### TASK INPUTS
•••••
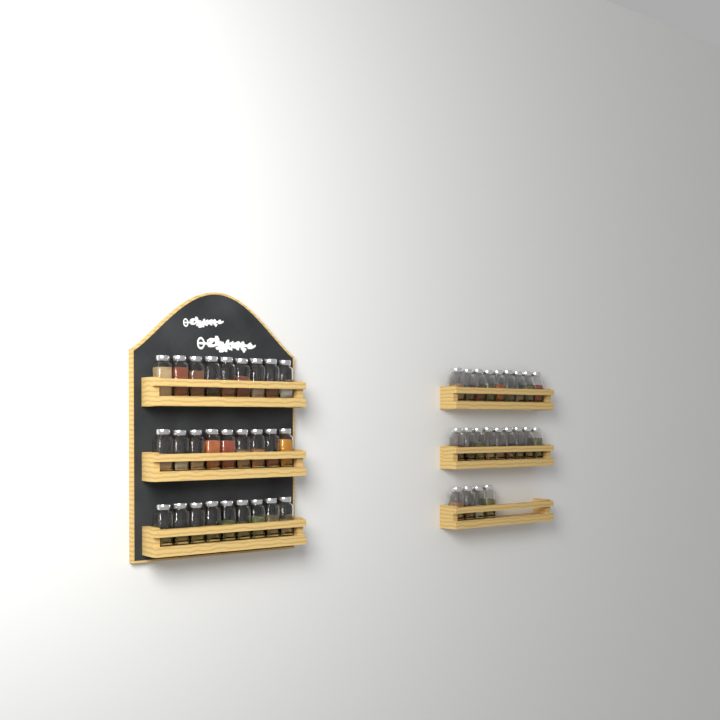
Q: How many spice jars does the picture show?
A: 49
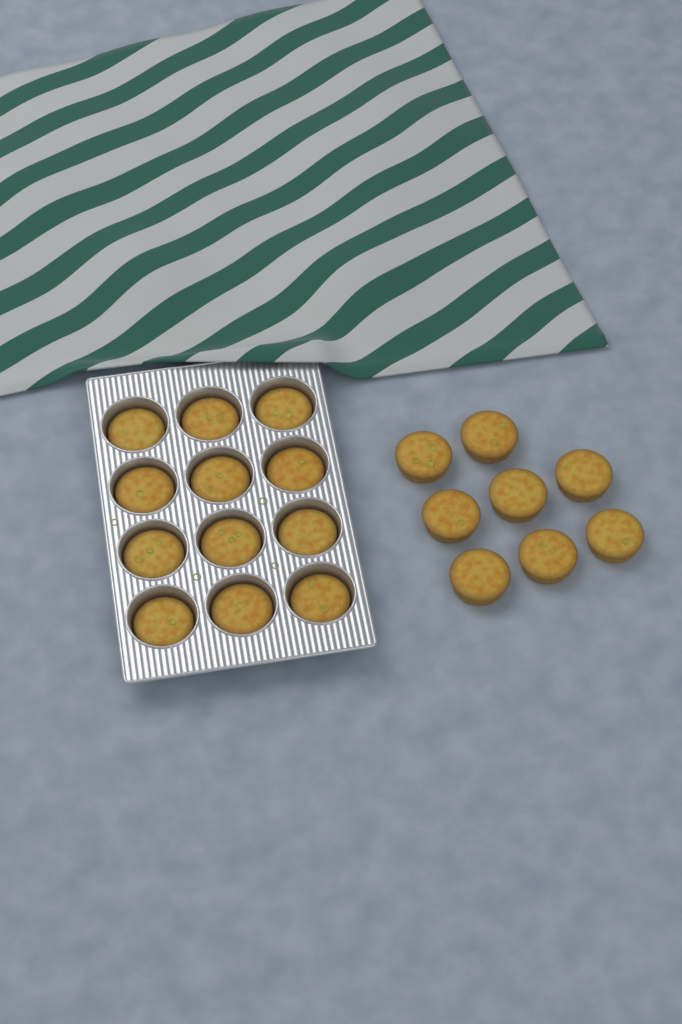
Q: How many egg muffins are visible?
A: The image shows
•••••
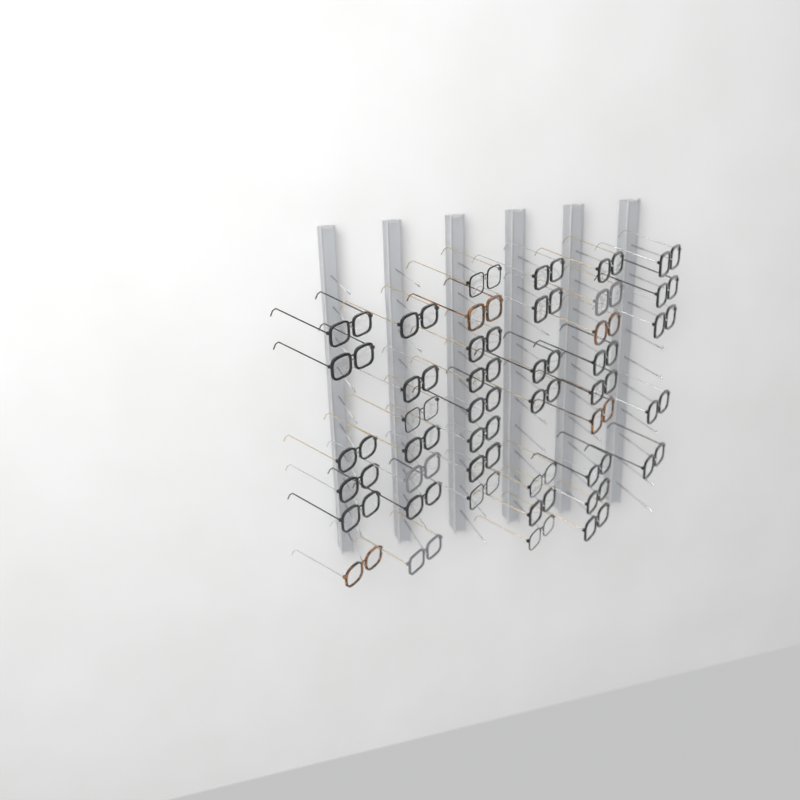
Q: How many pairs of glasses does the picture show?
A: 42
•••••
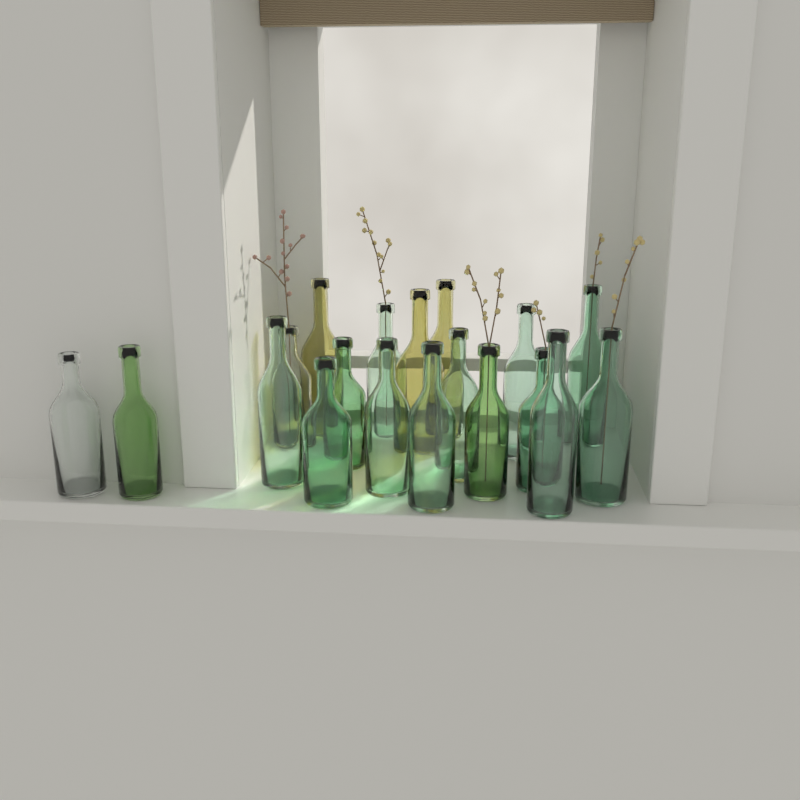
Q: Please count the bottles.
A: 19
•••••
Copy the entries word for word, beginning with the line that contains "Q: How many egg muffins are visible?" and stopping after the line that contains "A: The image shows".

Q: How many egg muffins are visible?
A: The image shows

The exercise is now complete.